Noblesville Experiences Significant Reduction In Crimes



Crime statistics in Noblesville have taken a substantial drop in the past three years. Statistics for the FBI’s Uniform Crime Reporting (UCR) show a 34 percent reduction in Part I crimes from 2016 to 2018.

“Public safety is the No. 1 priority of our community,” said Mayor John Ditslear. “Despite our continued population increase, the city’s crime rates have dropped for three consecutive years. This is a testament to the tireless work of our police officers to ensure Noblesville is a safe city for our residents and guests.”

UCR is a nationwide, cooperative statistical effort of nearly 18,000 law enforcement agencies voluntarily reporting data on crimes brought to their attention. UCR Part I crimes consist of four violent and four property crimes.

In 2017, NPD responded to 851 reports of UCR Part I crimes. That number dropped to 649 reports in 2018, a difference of 202 incidents or a 23 percent reduction. When compared to 2016’s 983 crimes reported, the difference to 2018 drops by 34 percent.

“These are significant double digit drops in our crime rate. We knew this approach would work but these results were beyond our expectation,” said Noblesville Police Chief Kevin Jowitt. “I am unequivocally committed to the safety and protection of this community and these stats are evidence that our initiatives and efforts are producing results.”

Jowitt said the police department is encouraged to see that trend continue. Through March, Noblesville has had a total of 148 Part I crimes reported in 2019. Compared to the 153 reports in 2018, this is a 3.2 percent decrease in the past two first quarters. Jowitt attributes the success in part to Noblesville Police establishing Problem Oriented Policing (POP) and Crime Analysis units in 2016.

“With the addition of our POP and Crime Analysis units, along with the relentless work of our patrol and criminal investigations divisions, we are taking every step to ensure that Noblesville remains one of the safest cities in Indiana,” he said.

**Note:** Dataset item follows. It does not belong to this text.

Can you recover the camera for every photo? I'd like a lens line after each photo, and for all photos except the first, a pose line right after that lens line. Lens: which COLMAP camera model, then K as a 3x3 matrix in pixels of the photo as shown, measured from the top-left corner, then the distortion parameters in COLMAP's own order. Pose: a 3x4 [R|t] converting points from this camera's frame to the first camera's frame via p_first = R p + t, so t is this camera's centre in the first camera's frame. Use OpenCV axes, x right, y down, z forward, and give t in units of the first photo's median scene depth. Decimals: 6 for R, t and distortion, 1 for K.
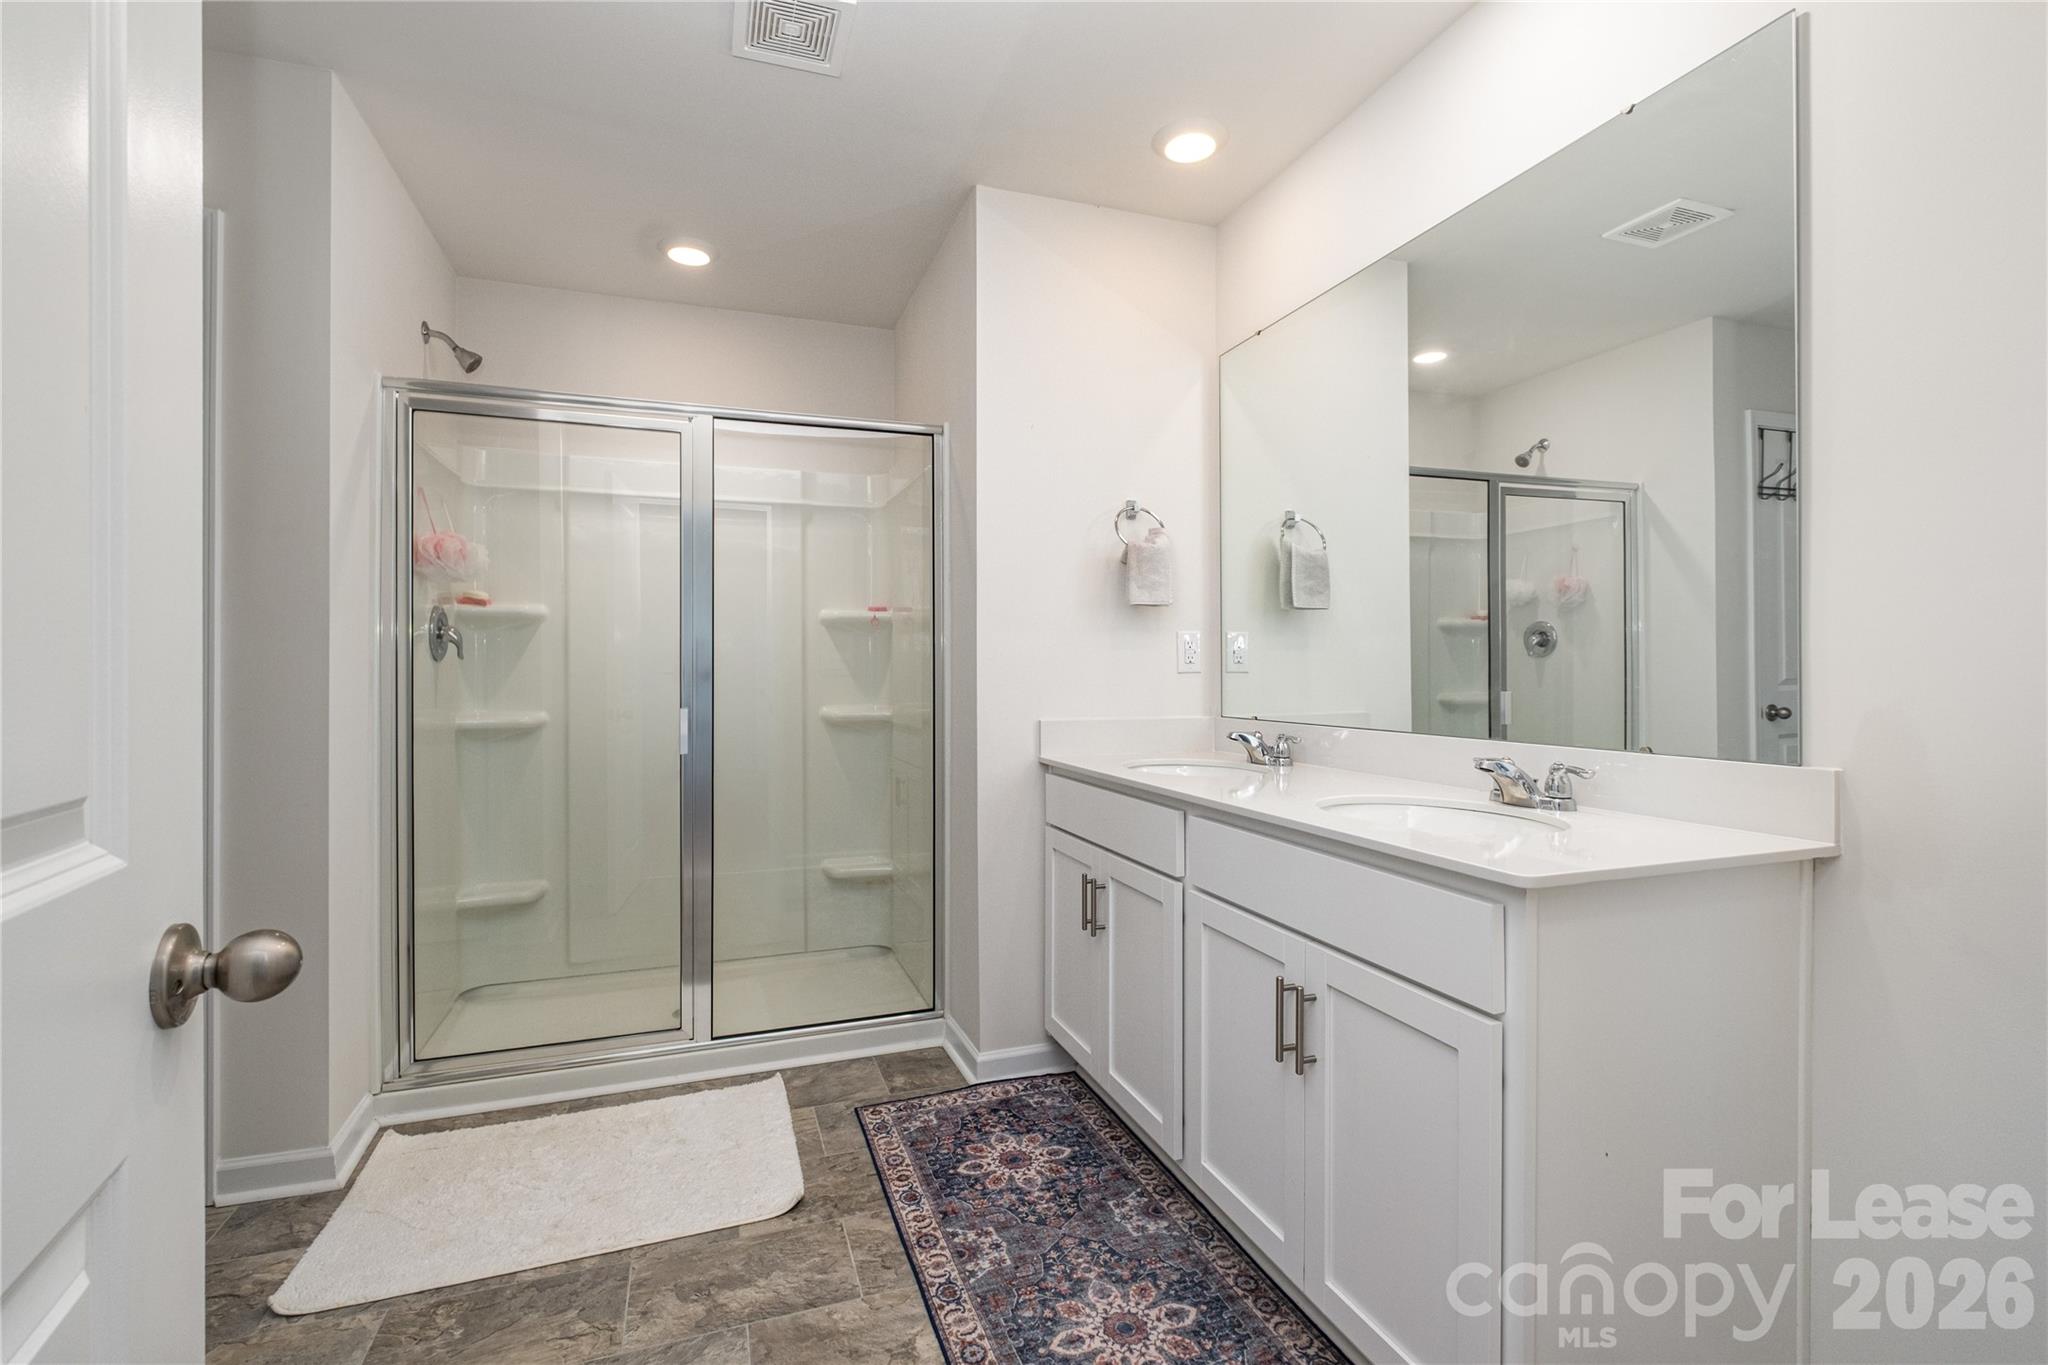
lens RADIAL K [[894.0, 0, 1019.8], [0, 894.0, 672.8], [0, 0, 1]] dist [-0.004527, 0.000135]
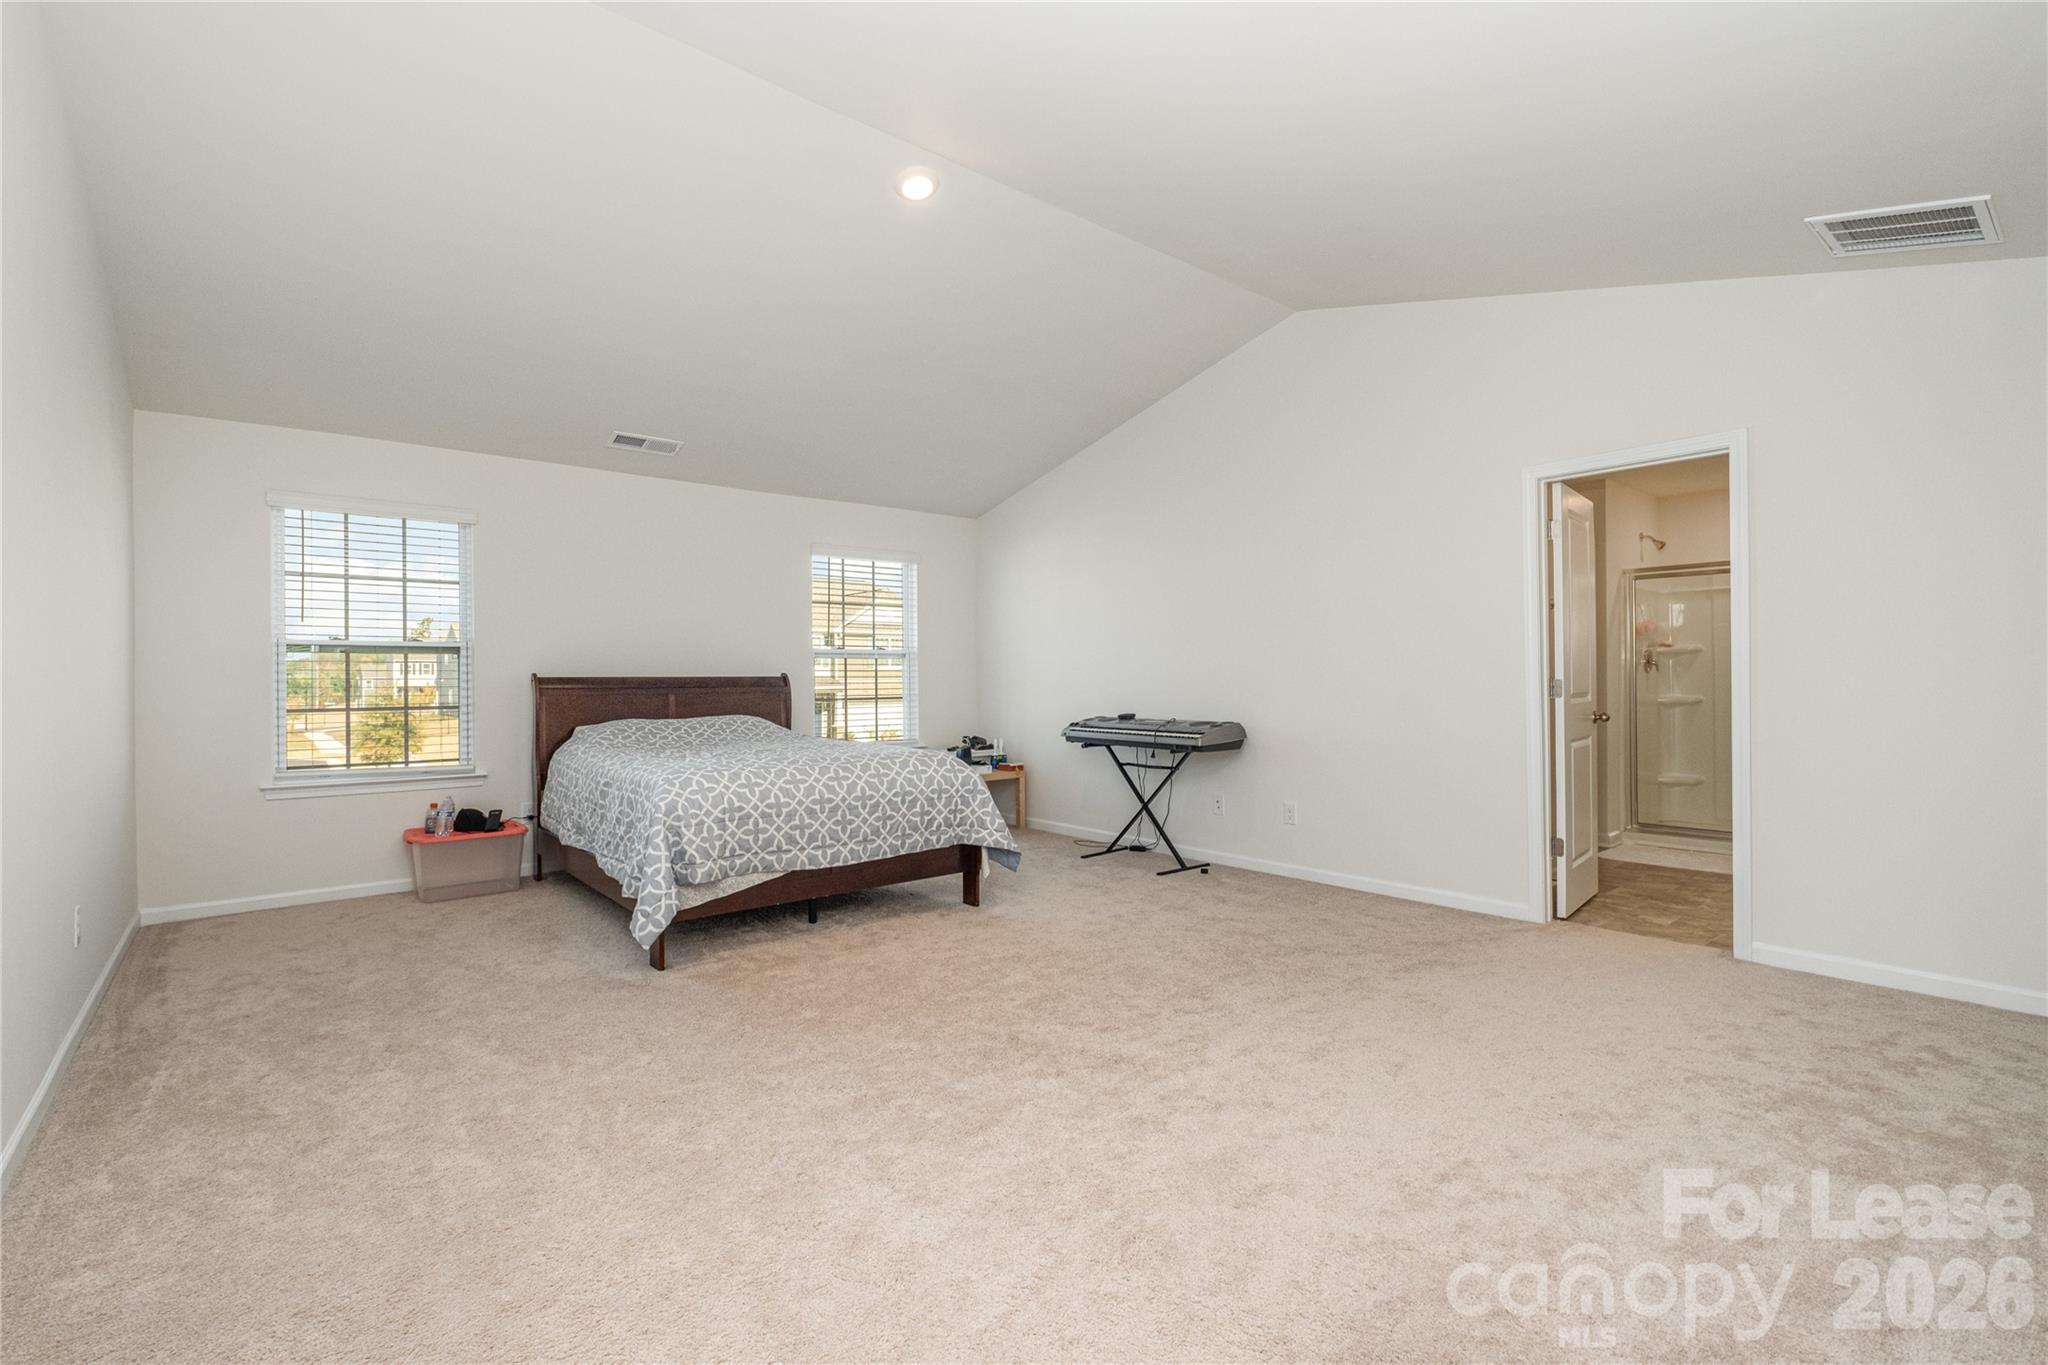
lens RADIAL K [[894.0, 0, 1017.1], [0, 894.0, 682.8], [0, 0, 1]] dist [-0.004527, 0.000135]
pose [[0.342188, -0.007523, -0.939601, 1.005517], [0.005727, 0.999966, -0.005921, 0.017453], [0.939614, -0.003355, 0.342220, -1.393753]]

The overall success of crime reduction takes involvement from the entire community. In addition to the policing changes, the department continues to implement new outreach initiatives including Coffee with a Cop, neighborhood crime watch programs, Citizens Police Academy, National Night Out and expanding its social media presence. The patrol division’s District Policing Program divides the city into 16 districts and assigns officers to each district. Residents are encouraged to contact the officer assigned to their neighborhood whenever they have a question or concern.